The safety catch with guns

Fear is a powerful motivator, despite rarely lining up with the facts. Pointing out that Americans are over 3,000 times more likely to be killed by guns than terrorism doesn’t reduce their fear.

Gun deaths are perceived as ‘normal’ events, whereas acts of terrorism are front of mind for the same reason they’re not actually likely to hurt us – they’re one offs. It’s called the availability bias; we recall stand out events more than everyday ones.

Our inability to accurately estimate risk is not only a maths fail (not being able to work out the difference between a 1-in-a-million risk and 1-in-a-thousand risk), but often inflated by a range of factors which boost our perception of risk; the more random and catastrophic the event and the more helpless we feel to stop it, the higher we perceive the level of risk.

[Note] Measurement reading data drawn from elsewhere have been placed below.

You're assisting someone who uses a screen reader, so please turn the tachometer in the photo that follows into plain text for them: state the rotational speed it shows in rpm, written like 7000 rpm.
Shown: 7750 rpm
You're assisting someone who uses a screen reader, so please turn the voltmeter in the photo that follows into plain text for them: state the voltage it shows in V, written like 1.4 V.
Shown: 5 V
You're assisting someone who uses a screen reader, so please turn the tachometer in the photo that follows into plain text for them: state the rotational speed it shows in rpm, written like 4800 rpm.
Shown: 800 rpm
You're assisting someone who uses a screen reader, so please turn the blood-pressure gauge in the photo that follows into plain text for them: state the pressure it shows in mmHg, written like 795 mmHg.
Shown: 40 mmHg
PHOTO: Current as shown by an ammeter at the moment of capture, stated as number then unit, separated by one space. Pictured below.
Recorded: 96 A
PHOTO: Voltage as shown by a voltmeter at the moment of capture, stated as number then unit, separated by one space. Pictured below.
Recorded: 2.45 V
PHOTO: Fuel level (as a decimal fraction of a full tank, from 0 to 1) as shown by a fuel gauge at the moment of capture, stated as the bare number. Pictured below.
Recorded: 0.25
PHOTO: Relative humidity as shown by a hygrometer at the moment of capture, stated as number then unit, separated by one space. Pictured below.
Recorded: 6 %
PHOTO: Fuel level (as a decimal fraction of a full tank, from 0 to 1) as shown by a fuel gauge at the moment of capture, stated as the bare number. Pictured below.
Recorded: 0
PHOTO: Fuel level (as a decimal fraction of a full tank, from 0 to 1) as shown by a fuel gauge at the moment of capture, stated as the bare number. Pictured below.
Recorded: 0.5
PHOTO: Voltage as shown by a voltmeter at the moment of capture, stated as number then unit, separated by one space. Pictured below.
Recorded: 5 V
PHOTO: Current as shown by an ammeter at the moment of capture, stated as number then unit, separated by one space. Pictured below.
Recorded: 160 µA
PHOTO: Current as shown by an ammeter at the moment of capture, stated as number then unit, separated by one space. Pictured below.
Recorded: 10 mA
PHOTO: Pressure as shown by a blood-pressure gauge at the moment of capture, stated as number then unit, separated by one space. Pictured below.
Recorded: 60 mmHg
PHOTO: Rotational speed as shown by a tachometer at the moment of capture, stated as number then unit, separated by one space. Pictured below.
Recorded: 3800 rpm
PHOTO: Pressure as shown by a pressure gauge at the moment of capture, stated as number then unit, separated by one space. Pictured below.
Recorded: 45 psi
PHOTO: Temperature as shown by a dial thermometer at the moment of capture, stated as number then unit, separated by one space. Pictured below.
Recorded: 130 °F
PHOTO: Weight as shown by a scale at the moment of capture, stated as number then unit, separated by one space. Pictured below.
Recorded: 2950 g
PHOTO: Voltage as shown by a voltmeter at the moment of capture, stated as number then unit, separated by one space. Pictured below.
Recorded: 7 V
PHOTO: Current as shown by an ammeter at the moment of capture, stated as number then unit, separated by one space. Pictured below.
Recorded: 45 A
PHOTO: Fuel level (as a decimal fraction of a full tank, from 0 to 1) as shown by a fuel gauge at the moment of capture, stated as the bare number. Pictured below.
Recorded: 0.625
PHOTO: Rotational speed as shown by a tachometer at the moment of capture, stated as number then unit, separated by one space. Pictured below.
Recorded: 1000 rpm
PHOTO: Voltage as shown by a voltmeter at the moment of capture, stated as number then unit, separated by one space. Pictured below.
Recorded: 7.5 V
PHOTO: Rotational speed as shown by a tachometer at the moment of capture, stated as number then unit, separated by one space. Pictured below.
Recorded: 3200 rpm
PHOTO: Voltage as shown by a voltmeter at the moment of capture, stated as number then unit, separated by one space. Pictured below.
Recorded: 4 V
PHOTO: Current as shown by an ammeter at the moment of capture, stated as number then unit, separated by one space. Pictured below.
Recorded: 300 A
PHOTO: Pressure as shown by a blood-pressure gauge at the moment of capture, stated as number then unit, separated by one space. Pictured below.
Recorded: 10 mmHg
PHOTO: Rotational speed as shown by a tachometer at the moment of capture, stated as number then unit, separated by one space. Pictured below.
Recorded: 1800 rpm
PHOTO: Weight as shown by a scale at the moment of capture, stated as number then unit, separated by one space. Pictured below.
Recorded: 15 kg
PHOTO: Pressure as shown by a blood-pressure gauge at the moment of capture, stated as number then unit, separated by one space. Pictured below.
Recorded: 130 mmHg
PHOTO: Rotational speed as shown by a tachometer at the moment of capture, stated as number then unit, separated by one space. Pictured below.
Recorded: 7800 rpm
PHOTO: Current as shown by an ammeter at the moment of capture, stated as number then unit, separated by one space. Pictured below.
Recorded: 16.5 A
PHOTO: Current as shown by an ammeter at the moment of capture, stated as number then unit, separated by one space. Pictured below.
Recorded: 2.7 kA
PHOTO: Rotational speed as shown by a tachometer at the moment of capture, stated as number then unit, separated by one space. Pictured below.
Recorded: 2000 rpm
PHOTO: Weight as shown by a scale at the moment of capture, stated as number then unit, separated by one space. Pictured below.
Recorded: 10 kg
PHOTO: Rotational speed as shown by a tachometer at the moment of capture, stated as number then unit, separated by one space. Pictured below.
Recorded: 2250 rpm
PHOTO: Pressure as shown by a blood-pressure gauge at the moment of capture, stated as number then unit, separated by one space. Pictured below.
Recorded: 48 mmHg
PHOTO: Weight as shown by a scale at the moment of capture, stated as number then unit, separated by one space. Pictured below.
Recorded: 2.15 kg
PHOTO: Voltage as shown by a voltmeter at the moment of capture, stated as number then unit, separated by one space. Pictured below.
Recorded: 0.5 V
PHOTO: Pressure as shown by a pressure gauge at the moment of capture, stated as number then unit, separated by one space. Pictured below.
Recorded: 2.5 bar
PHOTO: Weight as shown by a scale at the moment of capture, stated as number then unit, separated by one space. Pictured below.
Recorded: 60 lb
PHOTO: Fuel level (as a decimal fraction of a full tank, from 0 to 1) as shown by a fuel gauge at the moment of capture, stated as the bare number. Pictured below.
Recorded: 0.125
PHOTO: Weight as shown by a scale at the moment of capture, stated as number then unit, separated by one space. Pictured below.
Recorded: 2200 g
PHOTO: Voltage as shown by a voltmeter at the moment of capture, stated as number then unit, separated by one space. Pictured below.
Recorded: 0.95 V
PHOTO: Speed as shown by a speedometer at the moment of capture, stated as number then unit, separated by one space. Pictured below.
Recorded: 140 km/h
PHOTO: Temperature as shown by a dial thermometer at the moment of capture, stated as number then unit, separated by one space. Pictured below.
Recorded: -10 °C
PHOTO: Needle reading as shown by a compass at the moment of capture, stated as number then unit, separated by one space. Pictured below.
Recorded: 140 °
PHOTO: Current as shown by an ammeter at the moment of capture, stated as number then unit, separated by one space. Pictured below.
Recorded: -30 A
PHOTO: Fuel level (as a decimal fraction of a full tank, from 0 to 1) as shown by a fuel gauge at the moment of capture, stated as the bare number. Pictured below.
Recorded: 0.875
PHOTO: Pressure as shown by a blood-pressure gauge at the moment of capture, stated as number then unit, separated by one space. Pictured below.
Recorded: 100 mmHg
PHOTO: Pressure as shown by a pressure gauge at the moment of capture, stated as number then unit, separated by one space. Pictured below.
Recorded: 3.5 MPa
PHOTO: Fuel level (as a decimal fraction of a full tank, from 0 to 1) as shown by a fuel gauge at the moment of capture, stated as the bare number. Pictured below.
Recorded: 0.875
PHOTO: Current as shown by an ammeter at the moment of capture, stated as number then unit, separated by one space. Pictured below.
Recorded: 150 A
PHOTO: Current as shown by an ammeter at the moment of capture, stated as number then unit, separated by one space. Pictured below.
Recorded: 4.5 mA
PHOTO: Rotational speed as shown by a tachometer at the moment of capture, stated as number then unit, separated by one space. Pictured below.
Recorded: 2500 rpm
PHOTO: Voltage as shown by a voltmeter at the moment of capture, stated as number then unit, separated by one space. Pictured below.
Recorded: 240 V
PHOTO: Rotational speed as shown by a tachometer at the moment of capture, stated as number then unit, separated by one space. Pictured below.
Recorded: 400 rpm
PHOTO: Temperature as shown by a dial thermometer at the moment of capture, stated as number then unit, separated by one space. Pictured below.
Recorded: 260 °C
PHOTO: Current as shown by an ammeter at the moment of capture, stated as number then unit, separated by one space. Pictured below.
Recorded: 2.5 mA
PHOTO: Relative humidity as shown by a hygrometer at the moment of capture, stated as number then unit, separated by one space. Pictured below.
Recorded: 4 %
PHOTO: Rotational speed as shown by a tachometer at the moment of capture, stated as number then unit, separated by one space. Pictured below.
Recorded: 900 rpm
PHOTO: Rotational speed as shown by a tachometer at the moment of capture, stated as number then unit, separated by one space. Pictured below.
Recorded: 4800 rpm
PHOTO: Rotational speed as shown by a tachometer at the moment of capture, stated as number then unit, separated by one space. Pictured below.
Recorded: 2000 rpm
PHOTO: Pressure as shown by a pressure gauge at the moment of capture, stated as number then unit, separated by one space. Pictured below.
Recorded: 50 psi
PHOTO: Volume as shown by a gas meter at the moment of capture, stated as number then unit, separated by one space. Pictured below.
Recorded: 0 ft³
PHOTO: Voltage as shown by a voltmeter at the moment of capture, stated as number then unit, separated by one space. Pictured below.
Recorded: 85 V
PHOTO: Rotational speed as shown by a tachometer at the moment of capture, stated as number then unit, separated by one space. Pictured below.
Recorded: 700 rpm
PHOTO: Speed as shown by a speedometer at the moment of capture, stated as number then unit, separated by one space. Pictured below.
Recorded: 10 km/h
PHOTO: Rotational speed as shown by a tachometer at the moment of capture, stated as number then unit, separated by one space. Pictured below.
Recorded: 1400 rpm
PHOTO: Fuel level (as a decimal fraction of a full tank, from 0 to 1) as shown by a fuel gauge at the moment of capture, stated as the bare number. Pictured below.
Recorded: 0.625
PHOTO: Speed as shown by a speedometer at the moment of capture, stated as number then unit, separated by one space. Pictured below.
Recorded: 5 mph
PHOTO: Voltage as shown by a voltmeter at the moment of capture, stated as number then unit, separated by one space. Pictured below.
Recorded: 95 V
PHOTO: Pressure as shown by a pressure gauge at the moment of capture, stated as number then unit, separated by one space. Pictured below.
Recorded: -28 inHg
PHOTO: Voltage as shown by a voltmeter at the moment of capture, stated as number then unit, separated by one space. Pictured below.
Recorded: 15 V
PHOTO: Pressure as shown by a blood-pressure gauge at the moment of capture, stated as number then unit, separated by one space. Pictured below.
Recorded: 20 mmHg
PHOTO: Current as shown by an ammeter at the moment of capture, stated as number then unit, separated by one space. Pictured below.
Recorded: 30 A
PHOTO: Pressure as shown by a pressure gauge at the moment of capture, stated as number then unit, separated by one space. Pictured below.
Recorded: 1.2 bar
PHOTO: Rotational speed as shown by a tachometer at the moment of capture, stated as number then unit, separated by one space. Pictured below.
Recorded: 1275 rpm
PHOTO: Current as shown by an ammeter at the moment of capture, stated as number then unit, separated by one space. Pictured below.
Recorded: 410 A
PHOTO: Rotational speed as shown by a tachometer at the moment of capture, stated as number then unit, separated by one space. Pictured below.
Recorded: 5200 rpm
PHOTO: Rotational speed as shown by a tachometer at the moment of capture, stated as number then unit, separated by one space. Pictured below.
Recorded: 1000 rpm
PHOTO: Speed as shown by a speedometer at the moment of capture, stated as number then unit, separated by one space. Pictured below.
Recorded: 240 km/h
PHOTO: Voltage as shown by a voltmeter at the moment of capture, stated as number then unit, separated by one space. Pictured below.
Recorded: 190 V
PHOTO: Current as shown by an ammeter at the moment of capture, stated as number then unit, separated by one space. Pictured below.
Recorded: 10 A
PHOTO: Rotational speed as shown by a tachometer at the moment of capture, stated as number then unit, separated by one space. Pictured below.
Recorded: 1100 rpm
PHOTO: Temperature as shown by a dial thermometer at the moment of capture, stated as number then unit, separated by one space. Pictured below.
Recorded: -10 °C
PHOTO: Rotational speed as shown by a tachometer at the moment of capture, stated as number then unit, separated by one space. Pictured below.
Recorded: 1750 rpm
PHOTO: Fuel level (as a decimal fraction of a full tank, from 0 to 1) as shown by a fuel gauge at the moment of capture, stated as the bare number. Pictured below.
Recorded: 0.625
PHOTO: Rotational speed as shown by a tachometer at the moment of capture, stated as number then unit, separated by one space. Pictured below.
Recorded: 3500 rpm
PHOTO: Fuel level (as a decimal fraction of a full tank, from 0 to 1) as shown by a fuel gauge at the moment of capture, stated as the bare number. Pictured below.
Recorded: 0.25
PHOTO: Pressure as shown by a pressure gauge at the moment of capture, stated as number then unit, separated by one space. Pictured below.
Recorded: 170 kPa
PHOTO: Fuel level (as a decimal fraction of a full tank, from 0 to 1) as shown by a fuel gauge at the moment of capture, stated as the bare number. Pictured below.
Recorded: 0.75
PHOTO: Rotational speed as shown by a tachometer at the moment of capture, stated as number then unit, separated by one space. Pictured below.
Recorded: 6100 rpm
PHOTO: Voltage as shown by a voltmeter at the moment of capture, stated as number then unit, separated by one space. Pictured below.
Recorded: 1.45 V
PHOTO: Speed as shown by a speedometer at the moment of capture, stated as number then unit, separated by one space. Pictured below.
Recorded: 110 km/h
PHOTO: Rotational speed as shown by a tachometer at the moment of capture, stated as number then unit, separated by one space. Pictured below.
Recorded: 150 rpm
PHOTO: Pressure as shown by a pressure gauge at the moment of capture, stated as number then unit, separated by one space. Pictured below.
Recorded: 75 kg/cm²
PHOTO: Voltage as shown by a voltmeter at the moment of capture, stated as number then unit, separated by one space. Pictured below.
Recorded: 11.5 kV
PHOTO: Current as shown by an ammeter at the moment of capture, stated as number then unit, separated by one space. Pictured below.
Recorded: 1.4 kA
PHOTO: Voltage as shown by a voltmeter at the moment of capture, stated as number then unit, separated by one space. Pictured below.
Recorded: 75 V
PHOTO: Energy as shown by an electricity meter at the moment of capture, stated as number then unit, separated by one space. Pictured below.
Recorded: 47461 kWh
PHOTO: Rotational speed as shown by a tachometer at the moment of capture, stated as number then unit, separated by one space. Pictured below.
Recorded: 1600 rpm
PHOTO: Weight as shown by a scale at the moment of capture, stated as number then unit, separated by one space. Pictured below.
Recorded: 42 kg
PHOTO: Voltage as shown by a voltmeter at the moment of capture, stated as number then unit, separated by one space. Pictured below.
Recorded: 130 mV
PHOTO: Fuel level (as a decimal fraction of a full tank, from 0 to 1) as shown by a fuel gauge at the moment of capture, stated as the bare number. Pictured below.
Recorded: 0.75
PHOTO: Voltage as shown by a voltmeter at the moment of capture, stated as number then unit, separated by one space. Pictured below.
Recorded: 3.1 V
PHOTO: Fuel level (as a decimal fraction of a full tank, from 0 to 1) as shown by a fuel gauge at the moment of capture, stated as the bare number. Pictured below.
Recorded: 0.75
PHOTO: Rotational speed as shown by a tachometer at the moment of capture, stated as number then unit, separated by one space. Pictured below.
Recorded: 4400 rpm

Terrorist attacks are, by their nature, big news. Despite (and because of) their rarity, the media is saturated with ghastly images and the threat builds up in our minds. A study in the article showed there was more acute stress from repeated media exposure to the Boston Marathon Bombing than being at or near the bombing itself.

Lightning, buses and even falling out of bed kills more US citizens than all Jihadists. The point is, none of those provoke the same basic fear as a random attack.

As any behavioural scientist will tell you, feelings prompt more behaviour change than knowledge.